Hallo,
ich finde schon die Abgrenzung zwischen "Juden" und "Christen" falsch; hier gibt es eine historisch gewachsene Abdrift. Judenchristen waren am Anfang der Normallfall, Heidenchristen die Ausnahme. Umso mehr sich das Verhältnis umgekehrt hat, umso mehr fand eine Abgrenzung voneinander statt mit der Folge, dass die Mission unter den Juden zum Erliegen kam.
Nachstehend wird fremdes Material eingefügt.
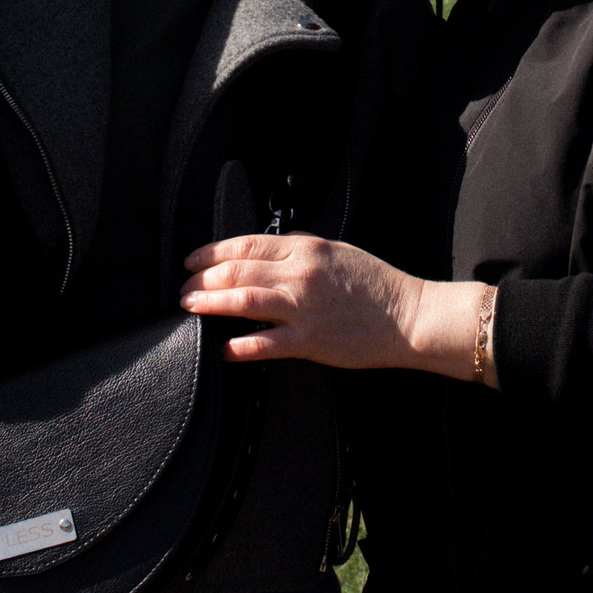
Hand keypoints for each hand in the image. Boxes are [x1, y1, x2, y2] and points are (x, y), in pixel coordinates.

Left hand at [180, 235, 495, 385]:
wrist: (409, 316)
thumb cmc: (376, 285)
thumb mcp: (337, 252)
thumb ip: (300, 250)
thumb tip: (266, 252)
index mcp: (306, 249)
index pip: (246, 245)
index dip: (212, 253)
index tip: (192, 261)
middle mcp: (300, 274)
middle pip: (237, 271)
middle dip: (202, 280)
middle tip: (183, 289)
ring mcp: (303, 308)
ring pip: (243, 301)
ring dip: (210, 304)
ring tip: (190, 308)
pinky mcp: (310, 340)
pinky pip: (265, 343)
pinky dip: (239, 345)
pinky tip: (223, 348)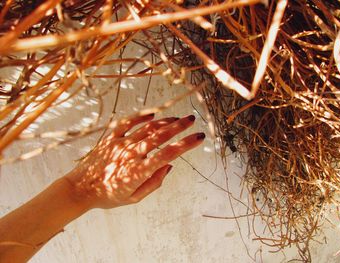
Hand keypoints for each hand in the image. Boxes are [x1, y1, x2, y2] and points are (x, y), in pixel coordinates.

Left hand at [65, 114, 204, 208]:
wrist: (79, 189)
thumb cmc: (108, 196)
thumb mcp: (134, 198)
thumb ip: (154, 183)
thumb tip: (169, 166)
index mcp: (139, 171)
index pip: (168, 154)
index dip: (186, 144)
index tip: (198, 137)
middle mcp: (131, 154)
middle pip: (160, 135)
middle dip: (179, 126)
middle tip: (191, 120)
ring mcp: (119, 144)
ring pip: (146, 128)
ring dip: (164, 121)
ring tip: (176, 118)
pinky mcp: (109, 138)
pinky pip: (126, 123)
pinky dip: (139, 117)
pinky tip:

Zum einen gibt es wohl mehrheitlich jene "Taufchristen", die lediglich aufgrund ihrer Abstammung in diese Religion hineingerutscht sind, aber kein Verhältnis zu Gott oder Jesus haben. Zum anderen gibt es aber eine zunehmende Zahl von messianischen Juden - man könnte sie auch als "Judenchristen" bezeichnen - die Jesus bekennen und gleichzeitig ihre jüdischen Traditionen pflegen. Ich finde diese Entwicklung erstaunlich und heilsgeschichtlich relevant.
Zur Ausgangsfrage der "Wurzeln des Antisemitismus" sage ich nur ganz knapp: Gott hat den Juden Auflagen, Gesetze und Ordnungen gegeben, die es ihnen nicht erlaubten, sich chamäleonartig an ihre Umwelt anzupassen, wenn sie Gottes Vorgaben ernst nahmen. Der Antisemitismus ist keine Folge jüdischen Verhaltens, sondern eine Folge der Intoleranz der Umgebung. Es mag andere Meinungen darüber geben, aber auch wir Christen sind gehalten, selbst in Bedrängnis zu bekennen. Wir wurden nur noch niemals so sehr geprüft wie die Juden.
Ich denke viel über den Ölbaum und die aufgepfropften Äste nach. Denn natürlich gibt es einen Unterschied zwischen natürlichen Ästen und aufgepfropften. Das ist hier auch schon besprochen worden. Ein natürlicher Ast ist "rechtmäßig" aus der Wurzel und dem Stamm des heiligen Ölbaums hervorgegangen. Wir "Heidenchristen" als aufgepfropfte Äste sind aus
Gnade an dem Baum anteilig geworden. Insofern wieder: den messianischen Juden oder Judenchristen kommt als "natürlichen Ästen" eine besondere heilsgeschichtliche Bedeutung zu; und sei es nur, dass diese darin bestünde, dass sie uns vielleicht am besten erklären können, wie ihr Familienangehöriger Jesus wirklich tickt - wenn ich das so respektlos sagen darf.
Mir geht auch eine andere Bibelstelle nicht aus dem Kopf, wenn ich an das Verhältnis zwischen juden und Christen denke:
Matthäus 15, 21-28 hat geschrieben:Jesus verließ Galiläa und zog nach Norden in die Gegend von Tyrus und Sidon. Eine kanaanäische Frau, die dort lebte, kam zu ihm und bat ihn inständig: »Hab Mitleid mit mir, o Herr, Sohn Davids! Meine Tochter hat einen bösen Geist in sich, der ihr schlimme Qualen bereitet.« Jesus antwortete ihr nicht - er sagte kein Wort. Doch seine Jünger drängten ihn, ihre Bitte zu erfüllen. »Sie belästigt uns sonst weiter mit ihrer Bettelei«, sagten sie. Da sagte er zu der Frau: »Ich bin gesandt worden, um dem Volk Israel zu helfen - Gottes verlorenen Schafen - und nicht denen, die keine Juden sind.« Sie lief jedoch hinter ihm her, warf sich vor ihm nieder und bat ihn wieder: »Herr, hilf mir doch!« »Es ist nicht recht, den Kindern das Essen wegzunehmen und es stattdessen den Hunden vorzuwerfen«, sagte er. »Du hast Recht, Herr«, antwortete sie, »aber selbst Hunde dürfen die Krümel fressen, die vom Tisch ihres Herrn fallen.« Da sagte Jesus zu ihr: »Frau, dein Glaube ist groß. Deine Bitte soll erfüllt werden.« Und im gleichen Augenblick war ihre Tochter gesund.
Das ist für mich zumindest ein Beispiel für das Verhalten, das wir gegenüber Juden an den Tag legen sollten. Denn was hat der Frau geholfen? Jesus sagt: "Dein Glaube ist groß". Der Glaube der Kanaanäerin war groß aufgrund ihrer Demut - nicht aufgrund von Überheblichkeit - gegenüber den Juden.